## Source document

Tuesday July 03, 2018 from 16:30 to 17:30
Seeding Life: Cooperation for Innovation and Exchange of Good Practices in Education in Organ Donation and Transplantation
Melania G. Istrate1,2, Gloria Paez2, Ricard Valero1,2, Aneta Toncheva1, Martí Manyalich1,2, Seeding Life Consortium3.
1University of Barcelona, Barcelona, Spain; 2Donation and Transplantation Institute , Barcelona, Spain; 3Seeding Life Consortium, Barcelona, Spain
Introduction: Seeding Life is an Erasmus+ project that aimed to improve professional knowledge, skills and attitude in organ donation and transplantation in Bulgaria (BG) and Latvia (LV) through a two-level educational program. The project boosted best practice exchange between Spain (SP), as world leader in organ donation, and two East European countries with different experiences in the field.
Methods: The three European countries (BG, LV and SP) agreed to take responsibilities in the core and horizontal activities of the project. The first step was to select the Target Areas (TAs) in BG and LV and responsible for each TA. A questionnaire was developed, translated and implemented in each TA to analyse the donation activity in the region, and identify any educational programs in place, educational needs, internet access and digital literacy. Based on its results, a two-level educational initiative was designed.

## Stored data
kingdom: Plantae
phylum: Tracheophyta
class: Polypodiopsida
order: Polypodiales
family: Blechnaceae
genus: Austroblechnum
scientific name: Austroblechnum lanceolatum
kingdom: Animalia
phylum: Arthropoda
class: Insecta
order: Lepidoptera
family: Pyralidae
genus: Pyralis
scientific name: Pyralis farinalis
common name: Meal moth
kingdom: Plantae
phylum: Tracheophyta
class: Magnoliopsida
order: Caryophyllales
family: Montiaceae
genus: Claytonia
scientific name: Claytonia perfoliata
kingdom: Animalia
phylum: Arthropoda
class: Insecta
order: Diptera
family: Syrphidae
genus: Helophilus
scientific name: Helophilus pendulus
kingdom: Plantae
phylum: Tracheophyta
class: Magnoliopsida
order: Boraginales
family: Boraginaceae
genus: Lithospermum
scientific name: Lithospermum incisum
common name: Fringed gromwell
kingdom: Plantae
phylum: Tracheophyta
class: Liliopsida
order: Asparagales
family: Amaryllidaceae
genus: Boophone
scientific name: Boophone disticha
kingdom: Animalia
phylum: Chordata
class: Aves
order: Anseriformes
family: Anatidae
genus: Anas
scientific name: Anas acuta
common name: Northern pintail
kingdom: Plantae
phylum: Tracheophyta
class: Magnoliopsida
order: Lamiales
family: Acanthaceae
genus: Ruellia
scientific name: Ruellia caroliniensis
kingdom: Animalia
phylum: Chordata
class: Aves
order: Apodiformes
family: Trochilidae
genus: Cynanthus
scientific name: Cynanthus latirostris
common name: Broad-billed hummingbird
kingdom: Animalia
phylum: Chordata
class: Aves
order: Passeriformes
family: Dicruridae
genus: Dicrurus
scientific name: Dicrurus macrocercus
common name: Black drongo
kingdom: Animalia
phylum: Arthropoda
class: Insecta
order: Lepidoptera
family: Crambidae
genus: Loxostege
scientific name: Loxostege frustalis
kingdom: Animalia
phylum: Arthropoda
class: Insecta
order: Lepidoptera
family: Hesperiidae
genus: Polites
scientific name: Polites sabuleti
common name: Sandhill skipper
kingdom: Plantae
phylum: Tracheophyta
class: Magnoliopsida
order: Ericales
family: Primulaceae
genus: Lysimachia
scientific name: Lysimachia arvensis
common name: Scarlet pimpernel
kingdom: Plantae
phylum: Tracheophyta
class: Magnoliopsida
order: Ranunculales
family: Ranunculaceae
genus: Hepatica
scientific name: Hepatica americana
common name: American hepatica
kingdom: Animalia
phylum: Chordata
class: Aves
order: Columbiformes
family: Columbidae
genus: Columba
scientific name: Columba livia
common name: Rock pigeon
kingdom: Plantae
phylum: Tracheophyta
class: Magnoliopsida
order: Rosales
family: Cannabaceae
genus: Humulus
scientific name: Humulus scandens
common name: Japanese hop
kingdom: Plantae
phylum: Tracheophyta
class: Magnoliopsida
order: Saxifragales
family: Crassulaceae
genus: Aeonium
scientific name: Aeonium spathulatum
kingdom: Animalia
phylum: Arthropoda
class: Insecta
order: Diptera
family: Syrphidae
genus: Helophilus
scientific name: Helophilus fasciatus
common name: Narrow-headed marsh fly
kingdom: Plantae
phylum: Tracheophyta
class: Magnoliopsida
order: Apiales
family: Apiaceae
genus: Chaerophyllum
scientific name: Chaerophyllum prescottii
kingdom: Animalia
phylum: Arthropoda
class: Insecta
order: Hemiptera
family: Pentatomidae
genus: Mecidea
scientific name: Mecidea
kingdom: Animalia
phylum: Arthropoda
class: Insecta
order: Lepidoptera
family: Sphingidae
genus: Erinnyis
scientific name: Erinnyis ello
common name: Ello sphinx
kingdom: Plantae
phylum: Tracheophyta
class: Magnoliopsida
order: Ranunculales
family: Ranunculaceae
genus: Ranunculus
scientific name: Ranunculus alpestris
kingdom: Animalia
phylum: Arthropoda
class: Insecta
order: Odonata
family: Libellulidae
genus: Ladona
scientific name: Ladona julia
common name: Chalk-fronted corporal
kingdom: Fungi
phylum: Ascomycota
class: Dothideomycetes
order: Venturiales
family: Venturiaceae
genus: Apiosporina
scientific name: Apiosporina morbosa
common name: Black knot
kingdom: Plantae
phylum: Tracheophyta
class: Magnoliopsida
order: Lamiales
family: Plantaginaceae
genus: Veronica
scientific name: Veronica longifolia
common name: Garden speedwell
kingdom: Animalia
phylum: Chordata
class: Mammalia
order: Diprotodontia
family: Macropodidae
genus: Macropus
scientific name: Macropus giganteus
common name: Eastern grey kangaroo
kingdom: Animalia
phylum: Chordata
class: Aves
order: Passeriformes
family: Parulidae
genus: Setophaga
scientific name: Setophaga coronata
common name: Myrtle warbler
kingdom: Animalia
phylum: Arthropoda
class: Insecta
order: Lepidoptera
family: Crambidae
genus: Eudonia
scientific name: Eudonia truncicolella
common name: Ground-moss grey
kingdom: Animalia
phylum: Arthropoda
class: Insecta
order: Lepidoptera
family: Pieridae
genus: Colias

## What you need to do
List every country named in the Seeding Life abstract. None of the lines are needed here.

## Output for this task
Bulgaria, Latvia, Spain